Au milieu du Xe siècle, le calife de Cordoue célèbre avec éclat la fête chrétienne de la Saint-Jean en organisant des courses de chevaux ; Tolède conserve, sous la domination musulmane, des archevêques catholiques. Au XIIe siècle, Maïmonide, rabbin, philosophe et médecin (1135-1204), a toute liberté pour exercer son art et publier ses œuvres à Cordoue, en terre d'Islam.

De l'autre coté de la frontière, autour de l'année 875, le roi de Léon (cf. carte, p. 11) envoie son fils, le futur Ordono II, compléter son éducation auprès de l'émir musulman de Saragosse. Après la reconquête de Tolède, en 1085, Alphonse VI (1042-1109), roi de Castille, se proclame « empereur des deux religions » (chrétienne et musulmane). Alphonse X (1252-1284) projette d'ouvrir à Murcic une université (medersa) commune aux chrétiens, aux musulmans et aux Juifs. Au XIIIe siècle encore, Tolède passe pour la Jérusalem des Juifs d'Espagne : elle compte de splendides synagogues, qu'on peut admirer aujourd'hui sous leur nom chrétien de Santa Maria la Blanca et Nuestra Senora del Transito.

Ces quelques exemples témoignent de l'originalité de la Péninsule ibérique qui, de 711 (date du débarquement des premiers contingents musulmans sur les côtes de la péninsule ibérique) à 1492 (année où les Rois Catholiques entrent en vainqueurs dans Grenade, capitale du dernier émirat), s'est trouvée partagée politiquement et culturellement entre deux civilisations : l'Orient musulman et l'Occident chrétien ; à la charnière de ces deux mondes, une minorité juive a réussi à subsister.
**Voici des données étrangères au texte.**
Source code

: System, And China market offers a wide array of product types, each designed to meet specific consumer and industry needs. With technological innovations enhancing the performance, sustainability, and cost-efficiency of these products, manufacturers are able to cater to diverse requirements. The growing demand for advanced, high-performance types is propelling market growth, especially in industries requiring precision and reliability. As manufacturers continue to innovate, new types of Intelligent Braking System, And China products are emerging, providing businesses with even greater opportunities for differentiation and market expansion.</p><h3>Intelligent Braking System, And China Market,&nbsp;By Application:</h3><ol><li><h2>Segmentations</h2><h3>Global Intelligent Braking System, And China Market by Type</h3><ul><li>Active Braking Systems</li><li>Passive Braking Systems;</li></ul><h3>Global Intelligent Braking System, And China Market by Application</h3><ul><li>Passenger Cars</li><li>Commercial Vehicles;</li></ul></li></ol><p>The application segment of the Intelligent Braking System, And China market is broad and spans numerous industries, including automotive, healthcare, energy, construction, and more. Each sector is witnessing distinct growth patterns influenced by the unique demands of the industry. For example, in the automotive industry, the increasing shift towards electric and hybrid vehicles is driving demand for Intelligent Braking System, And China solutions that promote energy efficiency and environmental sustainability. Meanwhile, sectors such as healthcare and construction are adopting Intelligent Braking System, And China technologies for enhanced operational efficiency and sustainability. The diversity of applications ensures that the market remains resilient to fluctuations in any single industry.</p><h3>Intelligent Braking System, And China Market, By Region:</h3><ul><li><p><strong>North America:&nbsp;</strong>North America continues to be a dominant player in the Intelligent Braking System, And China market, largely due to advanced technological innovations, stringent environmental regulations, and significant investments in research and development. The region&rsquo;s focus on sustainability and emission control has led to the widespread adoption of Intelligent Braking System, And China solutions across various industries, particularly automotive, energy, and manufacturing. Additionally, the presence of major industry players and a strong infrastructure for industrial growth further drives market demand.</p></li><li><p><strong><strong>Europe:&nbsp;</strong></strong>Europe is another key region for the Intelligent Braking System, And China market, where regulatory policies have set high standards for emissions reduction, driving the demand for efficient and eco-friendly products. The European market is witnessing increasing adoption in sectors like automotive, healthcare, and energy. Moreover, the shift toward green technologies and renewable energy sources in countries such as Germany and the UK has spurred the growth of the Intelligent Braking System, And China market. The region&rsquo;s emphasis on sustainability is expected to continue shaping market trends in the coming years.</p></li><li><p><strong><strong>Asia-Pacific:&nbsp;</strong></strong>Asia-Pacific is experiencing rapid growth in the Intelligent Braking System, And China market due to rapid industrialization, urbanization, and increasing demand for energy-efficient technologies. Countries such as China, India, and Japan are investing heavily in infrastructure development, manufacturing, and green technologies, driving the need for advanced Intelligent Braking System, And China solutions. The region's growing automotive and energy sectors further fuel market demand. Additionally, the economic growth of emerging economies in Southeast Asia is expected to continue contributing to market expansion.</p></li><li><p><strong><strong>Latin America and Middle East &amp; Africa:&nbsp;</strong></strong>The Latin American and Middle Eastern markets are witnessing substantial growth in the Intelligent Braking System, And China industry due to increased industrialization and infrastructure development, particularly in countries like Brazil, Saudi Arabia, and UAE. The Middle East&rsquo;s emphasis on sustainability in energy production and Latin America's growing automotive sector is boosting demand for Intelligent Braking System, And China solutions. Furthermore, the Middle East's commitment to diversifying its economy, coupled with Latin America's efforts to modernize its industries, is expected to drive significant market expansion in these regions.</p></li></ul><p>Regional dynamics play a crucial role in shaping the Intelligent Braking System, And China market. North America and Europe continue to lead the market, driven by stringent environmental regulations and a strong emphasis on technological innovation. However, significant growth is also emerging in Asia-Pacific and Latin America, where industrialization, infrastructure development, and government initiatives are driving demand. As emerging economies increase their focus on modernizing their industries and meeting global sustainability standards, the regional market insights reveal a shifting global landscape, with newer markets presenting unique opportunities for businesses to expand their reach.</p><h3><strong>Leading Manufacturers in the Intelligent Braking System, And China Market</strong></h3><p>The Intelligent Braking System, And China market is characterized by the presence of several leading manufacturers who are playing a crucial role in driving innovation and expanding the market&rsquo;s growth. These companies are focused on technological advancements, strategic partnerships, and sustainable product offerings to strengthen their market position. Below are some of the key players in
On a parfois tendance à idéaliser cette situation : les trois religions du Livre auraient vécu, sinon en bonne intelligence, du moins dans le respect réciproque, les souverains musulmans ou chrétiens ayant eu la sagesse de ne pas imposer leur foi par la force. Qu'en est-il exactement ? L'Espagne médiévale mérite-t-elle de demeurer dans l'histoire comme un modèle de tolérance et de pluralisme culturel ?

Les envahisseurs du VIIIe siècle étaient, dans leur grande majorité, des Berbères à peine islamisés. Les Arabes proprement dits auraient été au nombre de trente mille à cinquante mille. La masse de la population ne s'est convertie à l'Islam que tardivement. C'est que les conquérants, des guerriers en quête de butin, ne font guère de prosélytisme religieux. Ils laissent subsister en territoire musulman les Juifs qui s'y trouvent, ainsi que d'importantes communautés de chrétiens, les mozarabes. La Reconquête chrétienne, d'autre part, n'a pas été un combat ininterrompu. Le mot suggère deux idées complémentaires : celle d'un territoire à libérer d'une domination étrangère, celle d'un combat pour la foi. Or, de ces deux aspects, le premier l'emporte d'un bout à l'autre : les Maures sont considérés comme des usurpateurs, même si l'on est souvent obligé de composer avec eux.

On s'abuserait en outre si I'on imaginait que les chrétiens ont eu, dès le début, une conscience nette des objectifs à atteindre. Car, au lendemain de la conquête musulmane, il n'y a plus de pouvoir politique dans l'Espagne catholique ; la monarchie wisigothique, établie en Espagne depuis le VIe siècle, a été balayée, ses cadres anéantis ou dispersés. Ce n'est que dans la seconde moitié du XIe siècle que la bataille de Covadonga (722), coup d'arrêt porté à la progression des Maures dans les Asturies, est devenue le symbole de la résistance, le point de départ d'une grande entreprise.

Cette résistance s'inscrit alors dans une perspective historique : la reconstitution de l'unité politique d'une péninsule libérée des Maures, et cette perspective est l'œuvre de moines mozarabes qui, fuyant al-Andalus [1], avaient trouvé asile dans le royaume des Asturies. C'est là que naît l'idée de Reconquête, c'est-à-dire l'ambition de rendre la péninsule à ceux qui se considèrent comme ses propriétaires légitimes. Cette Reconquête s'accompagne d'un double mouvement de population : on expulse les occupants et on les remplace par des colons venus du nord. On n'autorise qu'exceptionnellement les musulmans à rester sur place.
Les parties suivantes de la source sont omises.